Procédé superflu ? Plutôt participant de la dichotomie économe, du régime narratif divisé, de la nature impure du ciné, ruban rêvé enraciné dans le réel, nervalien ou non, sa matérialité manifeste et métamorphosée, son statut de palimpseste existentiel, sensoriel, esthétique et politique. Spectatrice de sa vie dévastée, par sa psyché réenchantée, au moins le temps du film magnanime, essai désespéré de s’adresser des auto-justifications, de conserver un semblant de (dé)raison, de s’accomplir, quitte à en mourir, à faire mourir, à travers un sévère « complexe d’Électre », les psychanalystes cinéphiles apprécieront, Grace, magnifique et démente, assommée et véhémente, nous miroite et reflète notre « film-réalité » intime, horrifique. La voix off, risible à force d’être sérieuse, remise en cause par ses intrusions en surplomb, paraît celle d’un dieu docte et vieux, qui étudierait un cas clinique reconstitué. Psychose paraphait la paupérisation d’un petit propriétaire de motel déserté, contourné, putain d’autoroute, Dream No Evil enregistre in situ la disparition de la religion, sa dissolution en spectacle de carton-pâte, au puritanisme massif. Angélique et diabolique, Grace chute lentement à la Lucifer, jamais n’indiffère, fascine à sa mesure, émeut en mineur.

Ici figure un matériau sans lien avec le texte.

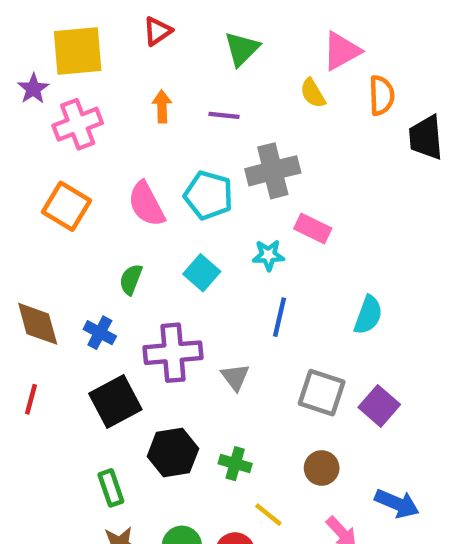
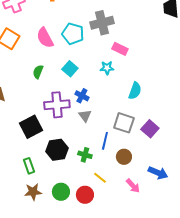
cyan star: (268, 255) -> (107, 68), moved
cyan semicircle: (368, 315) -> (135, 91), moved
blue line: (279, 317) -> (105, 141), moved
blue cross: (100, 333) -> (82, 96), moved

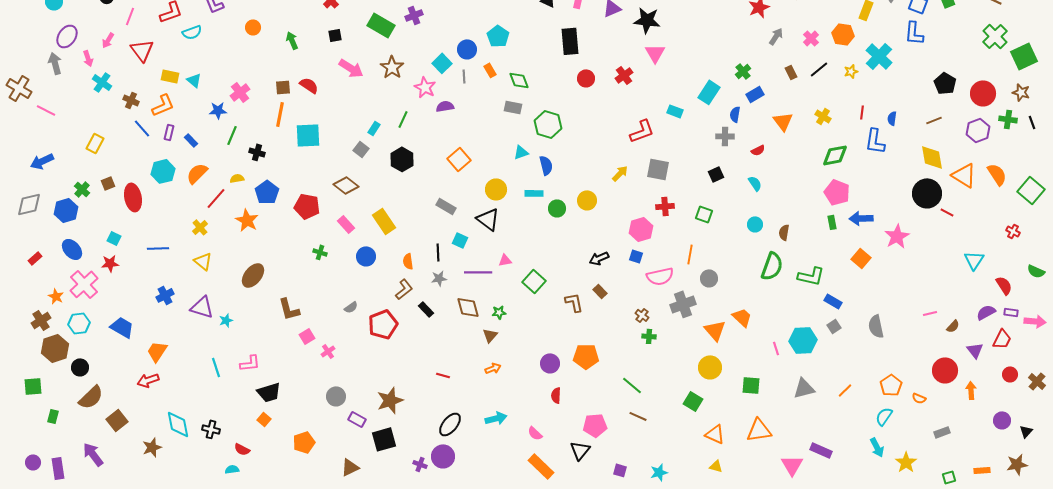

Ni misogyne – redoute ta belle-sœur, menotte ta lunatique – ni racoleur – coitus interruptus, virginité conservée, nudité pudique –, Dream No Evil dresse à son tour un portrait diffracté de l’Amérique nordiste, patrie de faussaires, de freaks, de fous furieux foutrement malheureux, d’innocents et d’assassins, d’assassins innocents. Le métrage se termine en mode western, en clin d’œil inconscient aux Désaxés (John Huston, 1961), cheval à nouveau molto symbolique, dénommé Sultan, de « rêve américain » désenchanté, de féminité très tourmentée, de figure a priori paternelle (r)approchée, cependant insuffisante.



Le malaise de Grace, la dialectique chaotique des pans et des plans, chacun les expérimente à son échelle, miséricordieuse ou cruelle. Une fois le film fini, revenu à la navrante réalité que l’on sait – je n’envisage pas que le viral corona –, que reste-t-il à faire, à proximité du despair, à part (d)écrire le plaisir procuré par Dream No Evil, sans penser à mal, sans rêver au pire, prisonnier du présent et, espérons-le, affranchi du futur ? La pandémie passera, le cinéma demeurera, de préférence (en) affichant des femmes fréquentables, fatales, ferventes et fiévreuses, muses de massacres et enfants d’effroi, auxquelles rendre grâce, notamment un dimanche, jour du saignant Seigneur, d’être là, ici-bas, oui-da.